P-values, statistics, and historical science
I stumbled across a series of articles about P-values on fivethirtyeight.com that explore how P-values are used and interpreted by scientists. One of the articles includes reporting about a recently-published statement by the American Statistical Association on P-values, which concludes “Informally, a p-value is the probability under a specified statistical model that a statistical summary of the data (for example, the sample mean difference between two compared groups) would be equal to or more extreme than its observed value.” The full statement goes on to list a number of qualifying statements (given that it was written by a board of ~20 academics, it’s a miracle that there are only six items on this list).
- P-values can indicate how incompatible the data are with a specified statistical model.
- P-values do not measure the probability that the studied hypothesis is true, or the probability that the data were produced by random chance alone.
- Scientific conclusions and business or policy decisions should not be based only on whether a p-value passes a specific threshold.
- Proper inference requires full reporting and transparency.
- A p-value, or statistical significance, does not measure the size of an effect or the importance of a result.
- By itself, a p-value does not provide a good measure of evidence regarding a model or hypothesis.
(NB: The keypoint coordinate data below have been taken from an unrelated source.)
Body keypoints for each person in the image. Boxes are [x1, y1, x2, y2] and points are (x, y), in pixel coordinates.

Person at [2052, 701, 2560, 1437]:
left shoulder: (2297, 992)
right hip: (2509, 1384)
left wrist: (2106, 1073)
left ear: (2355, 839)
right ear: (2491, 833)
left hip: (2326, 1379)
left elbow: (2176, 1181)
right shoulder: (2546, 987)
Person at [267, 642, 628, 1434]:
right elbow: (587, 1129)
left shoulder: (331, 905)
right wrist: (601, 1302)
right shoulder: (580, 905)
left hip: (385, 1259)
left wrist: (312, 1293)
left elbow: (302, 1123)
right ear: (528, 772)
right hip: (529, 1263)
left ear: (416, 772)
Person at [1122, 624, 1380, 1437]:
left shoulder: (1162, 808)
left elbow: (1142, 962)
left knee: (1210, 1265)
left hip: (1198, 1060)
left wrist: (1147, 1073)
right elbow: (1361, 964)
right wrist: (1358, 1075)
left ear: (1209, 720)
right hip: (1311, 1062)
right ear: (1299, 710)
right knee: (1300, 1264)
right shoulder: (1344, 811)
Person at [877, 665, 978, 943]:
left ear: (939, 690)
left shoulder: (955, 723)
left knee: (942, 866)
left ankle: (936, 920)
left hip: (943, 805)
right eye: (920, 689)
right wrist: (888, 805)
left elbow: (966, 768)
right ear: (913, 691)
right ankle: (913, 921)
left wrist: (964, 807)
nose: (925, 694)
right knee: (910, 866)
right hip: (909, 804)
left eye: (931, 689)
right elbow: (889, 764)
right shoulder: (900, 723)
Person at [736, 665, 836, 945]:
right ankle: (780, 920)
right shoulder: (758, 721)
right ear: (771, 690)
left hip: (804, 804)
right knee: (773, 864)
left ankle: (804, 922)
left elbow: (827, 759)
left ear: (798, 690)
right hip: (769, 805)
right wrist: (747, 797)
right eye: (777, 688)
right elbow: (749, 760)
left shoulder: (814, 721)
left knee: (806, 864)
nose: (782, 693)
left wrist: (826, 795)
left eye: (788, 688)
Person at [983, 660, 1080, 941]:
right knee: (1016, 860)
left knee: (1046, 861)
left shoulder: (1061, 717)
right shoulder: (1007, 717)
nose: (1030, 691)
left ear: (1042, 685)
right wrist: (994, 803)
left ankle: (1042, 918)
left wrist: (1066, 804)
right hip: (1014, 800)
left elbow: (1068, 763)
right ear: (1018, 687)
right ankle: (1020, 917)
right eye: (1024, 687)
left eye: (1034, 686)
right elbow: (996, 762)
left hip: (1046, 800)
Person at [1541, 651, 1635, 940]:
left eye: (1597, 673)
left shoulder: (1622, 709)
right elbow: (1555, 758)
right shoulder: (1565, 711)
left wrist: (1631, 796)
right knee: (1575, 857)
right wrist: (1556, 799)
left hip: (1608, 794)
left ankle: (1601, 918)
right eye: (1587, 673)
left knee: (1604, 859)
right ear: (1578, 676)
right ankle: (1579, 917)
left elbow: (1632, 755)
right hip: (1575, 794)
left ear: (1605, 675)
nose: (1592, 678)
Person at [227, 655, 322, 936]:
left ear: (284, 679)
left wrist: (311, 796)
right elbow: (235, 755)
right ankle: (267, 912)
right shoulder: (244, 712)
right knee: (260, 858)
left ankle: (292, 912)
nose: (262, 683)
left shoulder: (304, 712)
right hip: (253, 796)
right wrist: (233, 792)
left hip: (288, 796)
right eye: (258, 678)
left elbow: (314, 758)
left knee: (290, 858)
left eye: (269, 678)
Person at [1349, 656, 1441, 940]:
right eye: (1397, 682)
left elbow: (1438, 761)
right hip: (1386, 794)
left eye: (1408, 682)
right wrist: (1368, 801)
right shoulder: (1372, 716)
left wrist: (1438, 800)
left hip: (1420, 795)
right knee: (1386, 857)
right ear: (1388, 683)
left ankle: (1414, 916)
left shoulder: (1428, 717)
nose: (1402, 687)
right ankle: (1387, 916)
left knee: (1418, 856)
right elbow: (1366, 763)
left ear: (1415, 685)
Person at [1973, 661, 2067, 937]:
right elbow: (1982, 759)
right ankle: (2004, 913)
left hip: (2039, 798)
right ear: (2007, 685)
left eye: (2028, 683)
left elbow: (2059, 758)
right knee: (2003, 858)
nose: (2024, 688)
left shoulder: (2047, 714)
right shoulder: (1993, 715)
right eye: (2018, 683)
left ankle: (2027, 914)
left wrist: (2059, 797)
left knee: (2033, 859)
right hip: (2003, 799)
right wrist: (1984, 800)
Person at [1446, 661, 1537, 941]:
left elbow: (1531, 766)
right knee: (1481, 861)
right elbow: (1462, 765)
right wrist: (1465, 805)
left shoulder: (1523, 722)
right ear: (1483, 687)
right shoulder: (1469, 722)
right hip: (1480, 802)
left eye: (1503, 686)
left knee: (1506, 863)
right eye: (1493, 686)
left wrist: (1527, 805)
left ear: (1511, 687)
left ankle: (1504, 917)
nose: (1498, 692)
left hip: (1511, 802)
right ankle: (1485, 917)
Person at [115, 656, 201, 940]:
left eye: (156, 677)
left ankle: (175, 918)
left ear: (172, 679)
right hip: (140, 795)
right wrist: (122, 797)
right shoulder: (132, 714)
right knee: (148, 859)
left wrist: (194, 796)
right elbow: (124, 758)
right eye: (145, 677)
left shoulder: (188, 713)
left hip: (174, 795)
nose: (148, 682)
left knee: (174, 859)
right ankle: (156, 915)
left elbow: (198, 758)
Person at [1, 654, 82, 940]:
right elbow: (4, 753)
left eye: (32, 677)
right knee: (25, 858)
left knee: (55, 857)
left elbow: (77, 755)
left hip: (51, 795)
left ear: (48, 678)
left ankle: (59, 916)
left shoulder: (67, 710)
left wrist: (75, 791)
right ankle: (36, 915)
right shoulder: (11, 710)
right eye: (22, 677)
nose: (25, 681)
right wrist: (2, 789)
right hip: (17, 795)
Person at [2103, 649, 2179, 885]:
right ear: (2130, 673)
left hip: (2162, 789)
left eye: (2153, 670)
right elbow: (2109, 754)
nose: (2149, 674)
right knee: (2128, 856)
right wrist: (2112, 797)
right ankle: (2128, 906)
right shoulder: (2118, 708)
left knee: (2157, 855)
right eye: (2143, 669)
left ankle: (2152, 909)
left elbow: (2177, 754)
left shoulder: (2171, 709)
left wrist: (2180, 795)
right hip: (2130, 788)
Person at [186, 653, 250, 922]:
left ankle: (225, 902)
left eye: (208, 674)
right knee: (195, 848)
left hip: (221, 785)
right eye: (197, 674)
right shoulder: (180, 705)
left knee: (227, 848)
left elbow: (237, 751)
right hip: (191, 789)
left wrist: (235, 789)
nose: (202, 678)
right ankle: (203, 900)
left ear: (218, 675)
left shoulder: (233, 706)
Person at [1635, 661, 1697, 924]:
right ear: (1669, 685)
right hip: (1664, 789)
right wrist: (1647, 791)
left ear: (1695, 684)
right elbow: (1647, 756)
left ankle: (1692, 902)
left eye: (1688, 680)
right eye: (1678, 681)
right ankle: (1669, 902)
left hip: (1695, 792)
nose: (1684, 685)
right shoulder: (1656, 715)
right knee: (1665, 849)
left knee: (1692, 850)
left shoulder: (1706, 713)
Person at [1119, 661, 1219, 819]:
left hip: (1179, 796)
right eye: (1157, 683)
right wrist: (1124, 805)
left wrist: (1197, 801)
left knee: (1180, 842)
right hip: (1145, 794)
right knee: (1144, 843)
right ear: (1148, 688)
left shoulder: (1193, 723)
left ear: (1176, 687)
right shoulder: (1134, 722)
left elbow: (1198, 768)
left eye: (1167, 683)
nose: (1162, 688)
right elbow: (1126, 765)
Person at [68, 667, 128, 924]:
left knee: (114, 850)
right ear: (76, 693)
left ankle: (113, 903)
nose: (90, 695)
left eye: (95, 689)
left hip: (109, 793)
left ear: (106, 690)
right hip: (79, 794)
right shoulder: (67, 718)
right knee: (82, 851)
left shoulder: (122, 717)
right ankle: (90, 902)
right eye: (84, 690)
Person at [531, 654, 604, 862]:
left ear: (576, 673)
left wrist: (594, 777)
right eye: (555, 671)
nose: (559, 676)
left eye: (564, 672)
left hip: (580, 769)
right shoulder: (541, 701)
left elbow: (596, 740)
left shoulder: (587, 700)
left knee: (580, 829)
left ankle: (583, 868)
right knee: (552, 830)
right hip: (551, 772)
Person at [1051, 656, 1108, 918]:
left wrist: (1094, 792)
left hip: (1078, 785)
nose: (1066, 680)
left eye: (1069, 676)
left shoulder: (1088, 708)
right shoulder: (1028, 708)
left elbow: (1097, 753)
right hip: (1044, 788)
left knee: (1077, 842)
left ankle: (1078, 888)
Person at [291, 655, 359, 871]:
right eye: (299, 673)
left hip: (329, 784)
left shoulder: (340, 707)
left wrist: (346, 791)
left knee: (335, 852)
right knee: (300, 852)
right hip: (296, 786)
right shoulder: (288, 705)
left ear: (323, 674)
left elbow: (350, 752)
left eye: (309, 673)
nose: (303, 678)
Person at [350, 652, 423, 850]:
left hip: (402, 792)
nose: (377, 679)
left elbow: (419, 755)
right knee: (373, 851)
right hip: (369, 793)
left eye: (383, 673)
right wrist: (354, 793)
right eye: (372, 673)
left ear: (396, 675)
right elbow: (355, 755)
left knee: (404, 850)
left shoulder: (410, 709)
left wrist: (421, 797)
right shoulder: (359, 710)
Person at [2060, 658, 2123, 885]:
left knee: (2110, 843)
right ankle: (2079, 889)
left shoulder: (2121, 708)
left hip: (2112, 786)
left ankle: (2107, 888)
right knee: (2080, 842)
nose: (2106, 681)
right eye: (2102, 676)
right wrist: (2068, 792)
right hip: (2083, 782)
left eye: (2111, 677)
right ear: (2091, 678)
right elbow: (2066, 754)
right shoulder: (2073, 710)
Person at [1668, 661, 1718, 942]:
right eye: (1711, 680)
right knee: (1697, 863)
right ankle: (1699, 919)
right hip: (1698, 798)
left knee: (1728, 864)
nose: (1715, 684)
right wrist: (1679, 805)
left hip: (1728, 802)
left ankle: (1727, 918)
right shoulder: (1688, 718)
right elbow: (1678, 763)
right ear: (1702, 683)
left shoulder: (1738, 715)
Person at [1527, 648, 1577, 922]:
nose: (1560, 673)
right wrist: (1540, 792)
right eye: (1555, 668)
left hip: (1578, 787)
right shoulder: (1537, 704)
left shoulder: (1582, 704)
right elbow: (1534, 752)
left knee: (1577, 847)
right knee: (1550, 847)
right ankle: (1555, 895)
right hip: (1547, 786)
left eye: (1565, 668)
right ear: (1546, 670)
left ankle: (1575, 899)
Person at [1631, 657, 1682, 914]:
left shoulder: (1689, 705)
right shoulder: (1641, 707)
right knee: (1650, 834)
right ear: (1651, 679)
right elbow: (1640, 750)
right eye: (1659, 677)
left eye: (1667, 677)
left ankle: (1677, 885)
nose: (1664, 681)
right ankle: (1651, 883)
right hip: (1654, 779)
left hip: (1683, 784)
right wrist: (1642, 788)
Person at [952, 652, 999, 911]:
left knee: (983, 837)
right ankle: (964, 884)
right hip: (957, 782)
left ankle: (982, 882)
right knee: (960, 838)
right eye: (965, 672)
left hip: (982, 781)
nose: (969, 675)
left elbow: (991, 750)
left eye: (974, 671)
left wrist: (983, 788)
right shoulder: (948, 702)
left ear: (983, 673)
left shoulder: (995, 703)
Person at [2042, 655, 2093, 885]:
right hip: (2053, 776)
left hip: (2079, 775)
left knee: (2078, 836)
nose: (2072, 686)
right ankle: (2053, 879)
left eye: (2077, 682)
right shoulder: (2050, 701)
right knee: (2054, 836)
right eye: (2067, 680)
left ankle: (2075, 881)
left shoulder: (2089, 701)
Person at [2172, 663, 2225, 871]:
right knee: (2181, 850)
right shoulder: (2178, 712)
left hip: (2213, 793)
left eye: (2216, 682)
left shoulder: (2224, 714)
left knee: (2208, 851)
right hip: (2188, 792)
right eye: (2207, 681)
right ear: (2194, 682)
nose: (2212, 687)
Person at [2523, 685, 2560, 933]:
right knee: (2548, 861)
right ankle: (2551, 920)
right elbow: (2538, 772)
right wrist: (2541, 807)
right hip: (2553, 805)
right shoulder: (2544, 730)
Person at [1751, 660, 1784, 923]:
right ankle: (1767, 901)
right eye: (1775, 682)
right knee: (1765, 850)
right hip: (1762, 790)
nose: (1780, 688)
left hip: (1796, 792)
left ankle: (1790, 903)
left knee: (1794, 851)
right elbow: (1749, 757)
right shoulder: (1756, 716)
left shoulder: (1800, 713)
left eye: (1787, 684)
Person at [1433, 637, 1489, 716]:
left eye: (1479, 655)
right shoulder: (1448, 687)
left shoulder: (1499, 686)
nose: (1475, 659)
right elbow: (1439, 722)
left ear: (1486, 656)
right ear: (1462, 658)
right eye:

The full report is well worth reading, but in a lot of ways many of the scientific disciplines that I am familiar with appear to be moving away from P-values in favor of Bayesian or information theoretic approaches. This particularly makes sense in a historical science such as phylogeography, where frequentist approaches to hypothesis testing typically rely on parametric simulation, which may be difficult given the considerably uncertainty around important parameters. My favorite introduction to these topics is the book Model Based Inference in the Life Sciences by David Anderson.